Records provided:
+++

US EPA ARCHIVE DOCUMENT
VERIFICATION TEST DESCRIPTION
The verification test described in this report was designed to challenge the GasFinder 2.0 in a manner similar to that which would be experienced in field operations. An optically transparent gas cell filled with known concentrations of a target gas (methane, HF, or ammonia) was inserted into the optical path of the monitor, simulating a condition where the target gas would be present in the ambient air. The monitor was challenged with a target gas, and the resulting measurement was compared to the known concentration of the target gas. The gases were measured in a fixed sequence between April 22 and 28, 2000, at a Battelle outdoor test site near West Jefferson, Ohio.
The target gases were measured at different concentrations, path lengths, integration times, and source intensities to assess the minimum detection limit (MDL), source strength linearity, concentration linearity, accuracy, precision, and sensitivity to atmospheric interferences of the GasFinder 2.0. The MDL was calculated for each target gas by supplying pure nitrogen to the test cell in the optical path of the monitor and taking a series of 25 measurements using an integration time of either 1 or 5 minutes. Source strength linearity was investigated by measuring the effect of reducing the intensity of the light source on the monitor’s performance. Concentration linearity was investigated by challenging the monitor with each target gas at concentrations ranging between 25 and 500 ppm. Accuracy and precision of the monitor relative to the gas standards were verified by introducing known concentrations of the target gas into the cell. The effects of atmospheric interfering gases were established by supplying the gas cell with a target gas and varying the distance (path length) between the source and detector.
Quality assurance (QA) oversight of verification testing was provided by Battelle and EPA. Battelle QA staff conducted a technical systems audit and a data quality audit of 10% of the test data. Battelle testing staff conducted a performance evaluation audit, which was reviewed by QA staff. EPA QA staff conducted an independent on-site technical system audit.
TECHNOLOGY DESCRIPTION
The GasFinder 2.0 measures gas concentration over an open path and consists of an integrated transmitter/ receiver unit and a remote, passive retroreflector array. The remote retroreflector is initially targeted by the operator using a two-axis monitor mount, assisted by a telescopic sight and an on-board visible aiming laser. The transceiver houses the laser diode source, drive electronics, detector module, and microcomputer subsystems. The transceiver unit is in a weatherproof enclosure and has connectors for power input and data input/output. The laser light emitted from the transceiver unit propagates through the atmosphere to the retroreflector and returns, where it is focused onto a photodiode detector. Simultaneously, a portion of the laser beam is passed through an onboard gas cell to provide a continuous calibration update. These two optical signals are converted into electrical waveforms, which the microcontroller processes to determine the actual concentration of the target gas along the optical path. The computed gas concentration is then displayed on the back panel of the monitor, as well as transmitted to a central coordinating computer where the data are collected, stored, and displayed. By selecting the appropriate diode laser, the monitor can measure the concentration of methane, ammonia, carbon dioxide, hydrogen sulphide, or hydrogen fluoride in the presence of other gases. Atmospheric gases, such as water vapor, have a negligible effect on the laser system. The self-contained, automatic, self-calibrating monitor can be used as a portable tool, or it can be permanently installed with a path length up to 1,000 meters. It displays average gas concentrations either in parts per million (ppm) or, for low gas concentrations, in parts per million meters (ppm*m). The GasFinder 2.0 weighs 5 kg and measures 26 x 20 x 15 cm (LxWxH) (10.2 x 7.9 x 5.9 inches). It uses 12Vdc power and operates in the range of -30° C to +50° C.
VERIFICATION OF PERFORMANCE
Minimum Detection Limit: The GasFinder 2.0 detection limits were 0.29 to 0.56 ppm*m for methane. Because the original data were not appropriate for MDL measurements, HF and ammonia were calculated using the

+++

Reproduce the data verbatim, line for line.

US EPA ARCHIVE DOCUMENT
VERIFICATION TEST DESCRIPTION
The verification test described in this report was designed to challenge the GasFinder 2.0 in a manner similar to that which would be experienced in field operations. An optically transparent gas cell filled with known concentrations of a target gas (methane, HF, or ammonia) was inserted into the optical path of the monitor, simulating a condition where the target gas would be present in the ambient air. The monitor was challenged with a target gas, and the resulting measurement was compared to the known concentration of the target gas. The gases were measured in a fixed sequence between April 22 and 28, 2000, at a Battelle outdoor test site near West Jefferson, Ohio.
The target gases were measured at different concentrations, path lengths, integration times, and source intensities to assess the minimum detection limit (MDL), source strength linearity, concentration linearity, accuracy, precision, and sensitivity to atmospheric interferences of the GasFinder 2.0. The MDL was calculated for each target gas by supplying pure nitrogen to the test cell in the optical path of the monitor and taking a series of 25 measurements using an integration time of either 1 or 5 minutes. Source strength linearity was investigated by measuring the effect of reducing the intensity of the light source on the monitor’s performance. Concentration linearity was investigated by challenging the monitor with each target gas at concentrations ranging between 25 and 500 ppm. Accuracy and precision of the monitor relative to the gas standards were verified by introducing known concentrations of the target gas into the cell. The effects of atmospheric interfering gases were established by supplying the gas cell with a target gas and varying the distance (path length) between the source and detector.
Quality assurance (QA) oversight of verification testing was provided by Battelle and EPA. Battelle QA staff conducted a technical systems audit and a data quality audit of 10% of the test data. Battelle testing staff conducted a performance evaluation audit, which was reviewed by QA staff. EPA QA staff conducted an independent on-site technical system audit.
TECHNOLOGY DESCRIPTION
The GasFinder 2.0 measures gas concentration over an open path and consists of an integrated transmitter/ receiver unit and a remote, passive retroreflector array. The remote retroreflector is initially targeted by the operator using a two-axis monitor mount, assisted by a telescopic sight and an on-board visible aiming laser. The transceiver houses the laser diode source, drive electronics, detector module, and microcomputer subsystems. The transceiver unit is in a weatherproof enclosure and has connectors for power input and data input/output. The laser light emitted from the transceiver unit propagates through the atmosphere to the retroreflector and returns, where it is focused onto a photodiode detector. Simultaneously, a portion of the laser beam is passed through an onboard gas cell to provide a continuous calibration update. These two optical signals are converted into electrical waveforms, which the microcontroller processes to determine the actual concentration of the target gas along the optical path. The computed gas concentration is then displayed on the back panel of the monitor, as well as transmitted to a central coordinating computer where the data are collected, stored, and displayed. By selecting the appropriate diode laser, the monitor can measure the concentration of methane, ammonia, carbon dioxide, hydrogen sulphide, or hydrogen fluoride in the presence of other gases. Atmospheric gases, such as water vapor, have a negligible effect on the laser system. The self-contained, automatic, self-calibrating monitor can be used as a portable tool, or it can be permanently installed with a path length up to 1,000 meters. It displays average gas concentrations either in parts per million (ppm) or, for low gas concentrations, in parts per million meters (ppm*m). The GasFinder 2.0 weighs 5 kg and measures 26 x 20 x 15 cm (LxWxH) (10.2 x 7.9 x 5.9 inches). It uses 12Vdc power and operates in the range of -30° C to +50° C.
VERIFICATION OF PERFORMANCE
Minimum Detection Limit: The GasFinder 2.0 detection limits were 0.29 to 0.56 ppm*m for methane. Because the original data were not appropriate for MDL measurements, HF and ammonia were calculated using the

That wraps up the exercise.